Monday

I thought I had lost you. Until I lost you.

The thing I'll remember most, big guy, is how good you looked the day we found you.

You weren't skinny and you didn't even look beat up. No scratches on your nose. No scars or trauma of any kind. Nothing physical, anyhow. You just sat there with your thick orange coat and your paws tucked under you. Watching with the weary eyes of a cornered criminal. Nothing except the realization, maybe, that the jig was up. Your vacation was done. Your days on the streets were suddenly numbered - thirty six to be exact - on this improbable and dreary Saturday afternoon.
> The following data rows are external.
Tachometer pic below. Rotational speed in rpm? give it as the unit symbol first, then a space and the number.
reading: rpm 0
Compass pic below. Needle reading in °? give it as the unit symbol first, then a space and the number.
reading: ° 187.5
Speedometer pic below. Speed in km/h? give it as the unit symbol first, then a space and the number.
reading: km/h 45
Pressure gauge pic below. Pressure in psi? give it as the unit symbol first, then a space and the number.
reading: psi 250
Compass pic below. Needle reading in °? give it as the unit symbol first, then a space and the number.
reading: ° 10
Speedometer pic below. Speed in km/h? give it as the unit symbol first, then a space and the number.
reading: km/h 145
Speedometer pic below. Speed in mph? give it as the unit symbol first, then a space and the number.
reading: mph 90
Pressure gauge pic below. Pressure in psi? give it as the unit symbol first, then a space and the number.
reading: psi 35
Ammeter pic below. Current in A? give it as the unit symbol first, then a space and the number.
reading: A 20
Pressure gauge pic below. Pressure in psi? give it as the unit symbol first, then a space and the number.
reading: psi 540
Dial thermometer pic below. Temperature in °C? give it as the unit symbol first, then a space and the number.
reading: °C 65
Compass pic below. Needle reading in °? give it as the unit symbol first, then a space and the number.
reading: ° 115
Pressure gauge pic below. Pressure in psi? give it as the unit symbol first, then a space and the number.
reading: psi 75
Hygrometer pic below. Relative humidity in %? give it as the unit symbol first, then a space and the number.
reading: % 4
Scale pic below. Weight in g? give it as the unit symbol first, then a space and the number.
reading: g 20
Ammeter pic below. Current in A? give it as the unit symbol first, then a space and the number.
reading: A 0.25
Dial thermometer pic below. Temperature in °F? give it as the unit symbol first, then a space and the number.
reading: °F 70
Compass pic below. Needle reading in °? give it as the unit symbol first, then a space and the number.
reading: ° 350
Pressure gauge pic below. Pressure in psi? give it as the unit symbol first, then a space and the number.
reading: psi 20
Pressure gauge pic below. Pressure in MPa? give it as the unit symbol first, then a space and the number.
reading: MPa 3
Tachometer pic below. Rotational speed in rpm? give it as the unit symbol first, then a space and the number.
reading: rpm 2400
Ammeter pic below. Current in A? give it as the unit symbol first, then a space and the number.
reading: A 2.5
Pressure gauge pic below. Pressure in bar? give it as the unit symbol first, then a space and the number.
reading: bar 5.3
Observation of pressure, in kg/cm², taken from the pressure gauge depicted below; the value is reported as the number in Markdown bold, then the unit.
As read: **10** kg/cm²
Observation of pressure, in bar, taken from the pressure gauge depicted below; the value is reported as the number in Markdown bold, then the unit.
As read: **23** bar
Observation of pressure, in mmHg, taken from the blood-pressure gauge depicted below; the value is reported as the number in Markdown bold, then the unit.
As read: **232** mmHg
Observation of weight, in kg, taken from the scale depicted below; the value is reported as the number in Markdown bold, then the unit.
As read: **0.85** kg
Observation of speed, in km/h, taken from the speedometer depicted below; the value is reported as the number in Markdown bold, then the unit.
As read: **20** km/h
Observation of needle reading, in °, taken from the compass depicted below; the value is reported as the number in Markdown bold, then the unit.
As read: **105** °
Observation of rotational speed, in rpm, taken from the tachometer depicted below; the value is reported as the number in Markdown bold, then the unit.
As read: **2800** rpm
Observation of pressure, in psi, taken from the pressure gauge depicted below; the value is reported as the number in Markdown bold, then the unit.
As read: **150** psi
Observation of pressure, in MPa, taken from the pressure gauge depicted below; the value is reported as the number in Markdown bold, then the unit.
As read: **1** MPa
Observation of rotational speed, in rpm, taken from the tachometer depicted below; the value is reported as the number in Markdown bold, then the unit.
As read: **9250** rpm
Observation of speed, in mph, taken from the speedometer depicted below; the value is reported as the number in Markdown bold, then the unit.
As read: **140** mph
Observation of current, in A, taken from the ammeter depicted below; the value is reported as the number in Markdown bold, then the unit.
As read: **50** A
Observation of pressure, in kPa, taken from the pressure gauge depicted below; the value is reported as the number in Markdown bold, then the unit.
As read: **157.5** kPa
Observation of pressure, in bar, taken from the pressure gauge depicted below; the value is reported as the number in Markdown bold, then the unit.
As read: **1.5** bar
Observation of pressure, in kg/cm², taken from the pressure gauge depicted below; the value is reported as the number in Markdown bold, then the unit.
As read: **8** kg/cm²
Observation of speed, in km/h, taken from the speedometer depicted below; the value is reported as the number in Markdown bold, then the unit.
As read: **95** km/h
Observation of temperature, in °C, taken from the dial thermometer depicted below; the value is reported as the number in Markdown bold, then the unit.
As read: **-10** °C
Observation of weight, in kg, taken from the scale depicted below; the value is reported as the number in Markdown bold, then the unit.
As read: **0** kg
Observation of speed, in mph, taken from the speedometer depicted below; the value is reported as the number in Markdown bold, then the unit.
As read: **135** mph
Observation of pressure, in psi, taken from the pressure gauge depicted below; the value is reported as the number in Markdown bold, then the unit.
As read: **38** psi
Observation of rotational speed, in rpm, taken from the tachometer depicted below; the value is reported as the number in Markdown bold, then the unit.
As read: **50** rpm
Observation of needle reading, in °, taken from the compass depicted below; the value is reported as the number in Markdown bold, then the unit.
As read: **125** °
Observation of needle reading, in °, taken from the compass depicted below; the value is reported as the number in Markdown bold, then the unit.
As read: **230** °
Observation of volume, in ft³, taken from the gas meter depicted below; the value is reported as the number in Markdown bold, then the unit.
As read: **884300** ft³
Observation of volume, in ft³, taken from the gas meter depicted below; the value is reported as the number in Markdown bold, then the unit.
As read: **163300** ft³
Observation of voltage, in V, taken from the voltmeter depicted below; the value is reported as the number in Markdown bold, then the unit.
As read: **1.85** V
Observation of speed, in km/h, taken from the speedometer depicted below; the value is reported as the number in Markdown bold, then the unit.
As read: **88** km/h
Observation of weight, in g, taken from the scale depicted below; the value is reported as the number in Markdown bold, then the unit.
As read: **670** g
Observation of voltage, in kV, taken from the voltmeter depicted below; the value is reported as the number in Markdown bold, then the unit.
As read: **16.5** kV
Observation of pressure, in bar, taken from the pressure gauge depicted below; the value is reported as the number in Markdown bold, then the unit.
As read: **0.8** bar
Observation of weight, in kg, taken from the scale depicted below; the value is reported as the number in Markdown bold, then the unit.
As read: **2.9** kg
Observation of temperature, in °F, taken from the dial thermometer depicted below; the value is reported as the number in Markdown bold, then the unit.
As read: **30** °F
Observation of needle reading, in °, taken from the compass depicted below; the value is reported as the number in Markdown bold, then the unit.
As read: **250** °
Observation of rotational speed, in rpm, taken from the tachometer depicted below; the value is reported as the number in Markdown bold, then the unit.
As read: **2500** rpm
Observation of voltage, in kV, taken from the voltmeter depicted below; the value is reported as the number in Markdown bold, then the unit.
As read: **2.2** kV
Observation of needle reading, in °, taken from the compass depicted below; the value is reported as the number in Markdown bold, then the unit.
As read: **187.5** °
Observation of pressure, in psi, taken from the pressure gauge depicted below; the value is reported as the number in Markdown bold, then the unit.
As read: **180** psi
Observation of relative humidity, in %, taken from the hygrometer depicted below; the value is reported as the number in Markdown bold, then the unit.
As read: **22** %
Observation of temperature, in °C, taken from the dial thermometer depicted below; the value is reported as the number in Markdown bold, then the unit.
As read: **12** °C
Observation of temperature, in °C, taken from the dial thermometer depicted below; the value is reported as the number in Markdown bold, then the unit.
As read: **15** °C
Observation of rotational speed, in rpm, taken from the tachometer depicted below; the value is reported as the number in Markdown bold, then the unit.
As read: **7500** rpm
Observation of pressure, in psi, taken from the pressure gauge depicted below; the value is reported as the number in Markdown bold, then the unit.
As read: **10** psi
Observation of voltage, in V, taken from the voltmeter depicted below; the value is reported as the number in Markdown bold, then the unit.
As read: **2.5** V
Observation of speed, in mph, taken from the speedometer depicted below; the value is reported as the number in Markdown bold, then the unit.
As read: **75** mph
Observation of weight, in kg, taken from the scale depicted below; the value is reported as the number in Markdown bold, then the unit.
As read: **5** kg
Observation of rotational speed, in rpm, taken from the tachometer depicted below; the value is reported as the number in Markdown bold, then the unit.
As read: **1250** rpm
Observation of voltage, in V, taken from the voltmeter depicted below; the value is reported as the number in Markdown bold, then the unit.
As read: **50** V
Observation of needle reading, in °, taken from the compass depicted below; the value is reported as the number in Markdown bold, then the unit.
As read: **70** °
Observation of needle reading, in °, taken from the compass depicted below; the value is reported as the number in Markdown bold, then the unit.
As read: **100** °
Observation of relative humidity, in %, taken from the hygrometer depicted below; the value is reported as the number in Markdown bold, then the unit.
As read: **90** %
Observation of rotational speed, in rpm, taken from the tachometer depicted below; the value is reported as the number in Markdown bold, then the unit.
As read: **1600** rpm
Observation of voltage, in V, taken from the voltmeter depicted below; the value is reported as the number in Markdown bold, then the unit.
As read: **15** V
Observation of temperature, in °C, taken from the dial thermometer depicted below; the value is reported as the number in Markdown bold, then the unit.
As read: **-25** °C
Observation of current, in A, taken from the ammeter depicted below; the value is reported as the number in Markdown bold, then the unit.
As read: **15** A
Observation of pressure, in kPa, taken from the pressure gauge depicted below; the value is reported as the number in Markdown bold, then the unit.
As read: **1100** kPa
That's what had you whining, I bet. The unassuming end of it all. Time, place and coincidence all lost on you. That's what had you whining and crying and racing for the staircase. Running for the exits. Looking fr an extension. You were just fine where you were, weren't you? A stranger in a strange alley one kilometre in the wrong direction. Eating out of a stranger's hand. If it was up to you, you would have never come home. I know. I realized that when I called your name. And whistled my last whistle. And stared into the blankness of your eyes.

Turns out we have more in common than even I thought. Me and you and our terrible long-term memories, big guy. So easy to say goodbye.

Now we'll become a part of each other's fuzzy pasts, Pepsky. I'll forget you and you'll forget me. It's okay. Maybe we were already halfway there. I'm not gonna fight it. There's no consolation prize at the end of this life anyway. We just lose little pieces of ourselves along the way.

I'll see you in the eyes of a stranger in another life. We'll walk the alleys, me and you.